Young Adults Putting Their Dreams Aside
From SFGate:
Dos Palos, Merced County — Dos Palos, Merced County —
A Salvadoran flag wrapped around his neck to block out the sun, Geremias Romero hunches low to the ground alongside the other laborers, following the tractor along rows of cantaloupes.
He reaches into the leafy green rows of fruit, touches a melon to gauge its ripeness, and then tosses it into a cart, where another laborer boxes it. Walk, pick, toss. The pattern goes on all morning.

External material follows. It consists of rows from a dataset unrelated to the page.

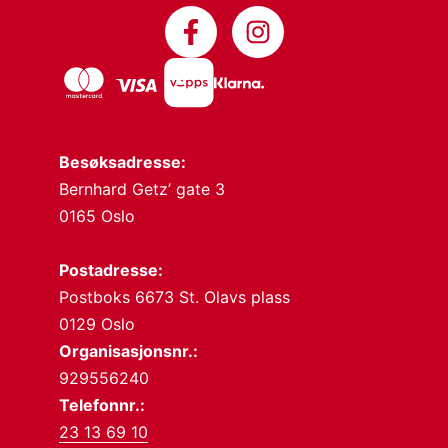
Besøksadresse:
Bernhard Getz’ gate 3
0165 Oslo
Postadresse:
Postboks 6673 St. Olavs plass
0129 Oslo
Organisasjonsnr.:
929556240
Telefonnr.:
23 13 69 10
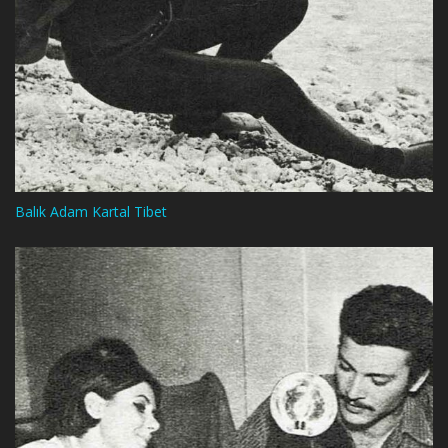
Balık Adam Kartal Tibet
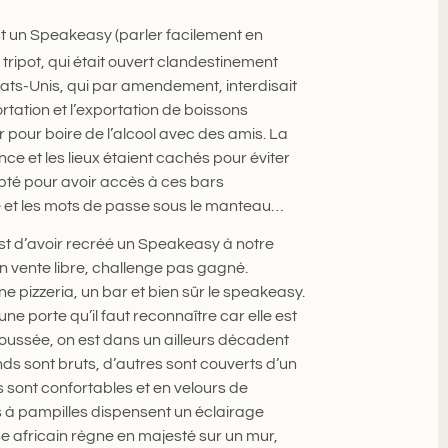
st un Speakeasy (parler facilement en
n tripot, qui était ouvert clandestinement
États-Unis, qui par amendement, interdisait
portation et l’exportation de boissons
er pour boire de l’alcool avec des amis. La
nce et les lieux étaient cachés pour éviter
coopté pour avoir accès à ces bars
se et les mots de passe sous le manteau…
st d’avoir recréé un Speakeasy à notre
n vente libre, challenge pas gagné.
 pizzeria, un bar et bien sûr le speakeasy.
ne porte qu’il faut reconnaître car elle est
poussée, on est dans un ailleurs décadent
nds sont bruts, d’autres sont couverts d’un
es sont confortables et en velours de
s à pampilles dispensent un éclairage
e africain règne en majesté sur un mur,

Harvesting cantaloupes for $8.25 an hour isn’t the job that Romero, 28, dreamed of as a child. Born in Newark, N.J., to immigrant parents from El Salvador, he graduated from high school and has taken classes at the Art Institute of Philadelphia and Merced Community College. He has experience as a special education teacher but, unable to find a teaching job, he’s started working in the fields.
Hard work is OK
“I’d rather keep myself working than get in trouble,” he said, wiping his hands on his ripped jeans, stained with grass. “My dad started from nothing. He worked hard, so I don’t mind working hard, too.”Many young Americans are finding themselves worse off than their parents were at their age, without jobs or working below their skill and education levels. The unemployment rate for 16- to 24-year-olds is 17.4 percent, up from 10.6 percent in 2006.